Under the Hidden files and folders heading select "Show hidden files and folders".
Uncheck the "Hide protected operating system files (recommended)" option.
Uncheck the "Hide file extensions for known file types" option.
Click Yes to confirm. Click OK.

====================================

Open notepad and copy/paste the text in the codebox below into it:

Code:

@echo off
for %%g in (
"c:\windows\system32\wovobubo.dll"
"c:\windows\system32\jatiwuhe.dll"
"c:\windows\system32\getozifi.dll"
"c:\windows\system32\dejowara.dll"
"c:\windows\system32\rohipije.dll"
"c:\windows\system32\walihapo.dll"
) do zip Files_for_submission %%g
del %0

Save this as grab.bat
Choose to "Save type as - All Files"
Save it on your desktop.

It should look like this:

Double click on grab.bat & allow it to run

A file, Files_for_submission.zip will be created on your desktop.

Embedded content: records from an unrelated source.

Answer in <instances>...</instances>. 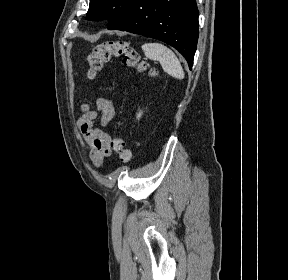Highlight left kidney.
Segmentation results:
<instances>
[{
	"mask_svg": "<svg viewBox=\"0 0 288 280\" xmlns=\"http://www.w3.org/2000/svg\"><path fill=\"white\" fill-rule=\"evenodd\" d=\"M141 117V113H139L138 115H137V118H140Z\"/></svg>",
	"mask_w": 288,
	"mask_h": 280,
	"instance_id": "5707ae66",
	"label": "left kidney"
}]
</instances>
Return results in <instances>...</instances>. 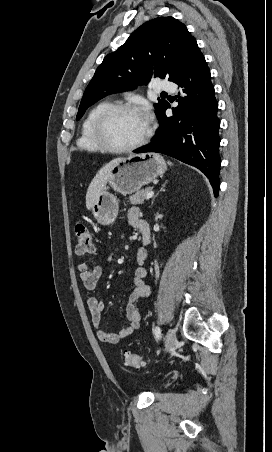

Please upload that file here --> http://www.bleepingcomputer.com/subm...php?channel=70

===================================================

Please download the OTM.exe by OldTimer.

Save it to your desktop.
Please double-click OTM.exe to run it.

Copy the file paths below to the clipboard by highlighting ALL of them and pressing CTRL + C (or, after highlighting, right-click and choose Copy):

Code:

:files
c:\windows\system32\wovobubo.dll
c:\windows\system32\jatiwuhe.dll
c:\windows\system32\getozifi.dll
c:\windows\system32\dejowara.dll
c:\windows\system32\rohipije.dll
c:\windows\system32\walihapo.dll
:reg
[HKEY_LOCAL_MACHINE\System\CurrentControlset\Control\Lsa]
"Notification Packages"=hex(7):73,63,65,63,6c,69,00,00
:commands
[emptytemp]

Return to OTMoveIt3, right click in the "Paste List Of Files/Patterns To Search For and Move" window (under the yellow bar) and choose Paste.
Click the red Moveit! button.
Click Ok to allow OTM reboot your machine.
After reboot, a log file will appear. Copy the contents to the clipboard[/b] by highlighting ALL of them and pressing CTRL + C (or, after highlighting, right-click and choose copy), and paste it in your next reply.
Close OTM

joey_bags · 07-Nov-2009, 06:14 PM #7

Thanks. I will follow the steps you outlined.

Before I do that, Are these next steps because found something wrong?

**sjpritch25** · 07-Nov-2009, 08:47 PM #8

yes still some leftover malware files to remove and i need those files to analyze. Thanks

joey_bags · 08-Nov-2009, 10:12 AM #9

I tried doing the grab.bat twice. I ran it twice and it dissappeared from the desktop and no zip file was created. I will not proceed with otm until I here from you.

Thanks

**sjpritch25** · 08-Nov-2009, 05:12 PM **#10**

Don't worry about the files, just go ahead with otm

joey_bags · 08-Nov-2009, 09:31 PM **#11**

why didnt the grab.bat work? Will it cause any harm?

on a side not i noticed i see my system restore points on all my hard drives including the externals after i changed the hide settings. is this typical?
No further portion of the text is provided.